Previous studies compared the volume of gray matter in the brains of identical and fraternal twins and found the identical twins' gray matter to be twice as similar as that of the fraternal twins. That led to the conclusion that almost all of the variation in gray matter is due to genetic influences.
"The volume of gray matter in the brain is hugely heritable, like height. That's the only other trait I know that's shown that kind of pattern of similarity," said Johnson.
The autism link
Genetics also plays a role in predicting autism in families with engineering backgrounds. In the January 2006 issue of Archives of Disease in Childhood, Simon Baron-Cohen revealed that fathers and grandfathers of children with autism are twice as likely to be in the engineering field as in other occupations.

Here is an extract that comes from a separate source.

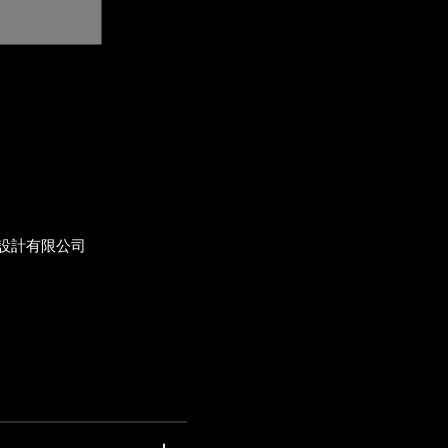
設計有限公司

Baron-Cohen, professor of developmental psychopathology and director of the Autism Research Centre at Cambridge University, said the brains of engineers have systemizing mechanisms that are set at a higher-than-average, or hypersystemizing, level. "Normal systemizing would be being able to read the instructions on your new appliance easily, reading maps or figuring out how your new digital camera works. Hypersystemizing would be doing these things much faster and recalling all the tiny details about the new system," said Baron-Cohen.
There are eight levels of systemizing, he said. As the levels increase, the individual's ability to cope with spontaneous change severely decreases.